Prove that the points D, B, X, and Y are concyclic

### 1 Answer

Let for convenience |AB| = |CD| =a, |AD| = |BC| = b, |BX| = x, |DY| = y, then:

(1) a/y = b/x (triangle DCY is similar to BXC);

(2) a^2 = by (CD is a height in the right triangle ACY);

(3) b^2 = ax (BC is a height in the right triangle ACX).

The statement is equivalent to the following: the angles XBY and XDY to be equal (XY to be seen from B and D at the same angle), the latter equivalent to: complement angles ADX and ABY to be equal but we have:

tan(ABY) = (b + y)/a, but y = a^2/b according (2);

tan(ADX) =(a + x)/b, but x = b^2/a according (3), then

(b + y)/a = (b + a^2/b)/a = (b^2 + a^2)/(ab)

(a + x)/b = (a + b^2/a)/b = (a^2 + b^2)/(ab), what completes the proof.

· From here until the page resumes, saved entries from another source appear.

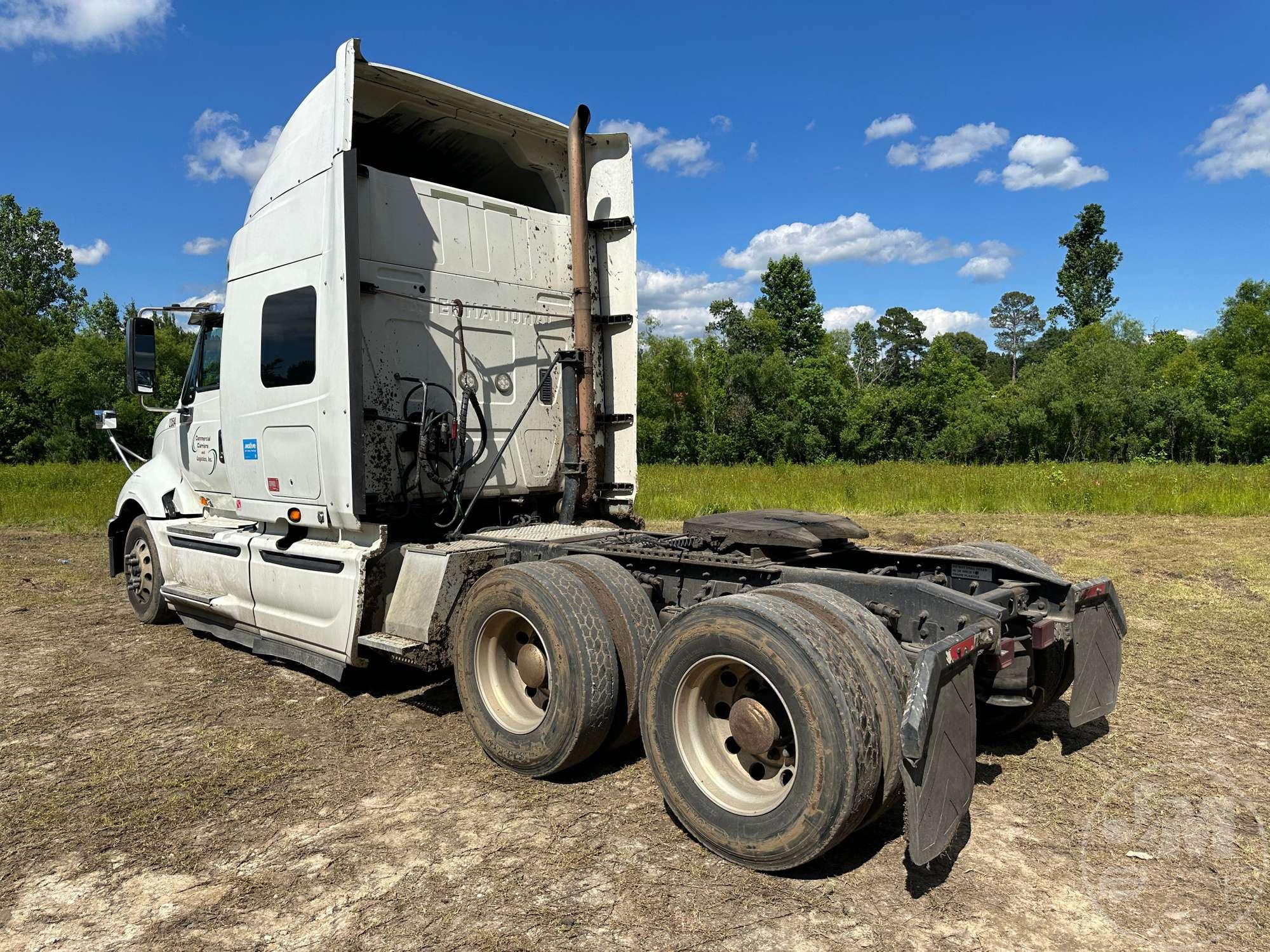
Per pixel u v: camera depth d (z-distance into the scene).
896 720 2.97
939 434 46.22
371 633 4.86
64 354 38.41
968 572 4.29
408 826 3.49
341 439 4.83
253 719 4.84
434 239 5.29
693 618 3.28
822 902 2.87
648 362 49.38
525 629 4.07
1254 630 6.41
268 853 3.28
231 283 5.93
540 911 2.83
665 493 17.67
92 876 3.12
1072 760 4.10
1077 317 84.50
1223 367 48.84
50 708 5.07
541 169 6.10
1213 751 4.19
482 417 5.42
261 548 5.60
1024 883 2.98
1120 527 12.05
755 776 3.29
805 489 17.86
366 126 5.60
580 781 3.94
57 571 9.98
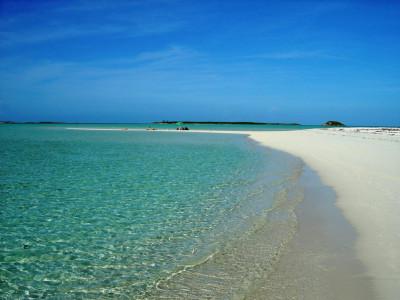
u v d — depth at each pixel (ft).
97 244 27.45
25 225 32.24
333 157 75.97
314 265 22.16
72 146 123.54
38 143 139.44
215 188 47.98
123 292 19.97
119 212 36.45
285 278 20.65
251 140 160.76
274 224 31.35
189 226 31.65
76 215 35.40
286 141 141.59
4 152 99.45
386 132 186.60
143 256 25.00
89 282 21.22
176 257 24.72
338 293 18.44
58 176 58.18
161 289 20.17
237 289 19.77
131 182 52.75
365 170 55.83
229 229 30.53
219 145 129.29
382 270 20.68
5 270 22.90
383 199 37.24
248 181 52.90
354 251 23.94
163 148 115.03
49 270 22.91
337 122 611.06
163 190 46.96
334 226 29.68
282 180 52.70
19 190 47.09
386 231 27.40
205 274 21.86
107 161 78.74
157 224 32.35
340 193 41.75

P.S.(Edit – Analytic geometry – second proof) In above notation take A as origin of the coordinate system, X-axis along ABX, Y-axis along ADY, then:

A(0, 0), B(a, 0), C(a, b), D(0, b),

X(a + b^2/a, 0), Y(0, b +a^2/b), take the point

Z(a + b^2/(2a), b + a^2/(2b)), then the check easily produces

|ZX| = |ZY| = |ZB| = |ZD|, what means that Z is a center of a required circle.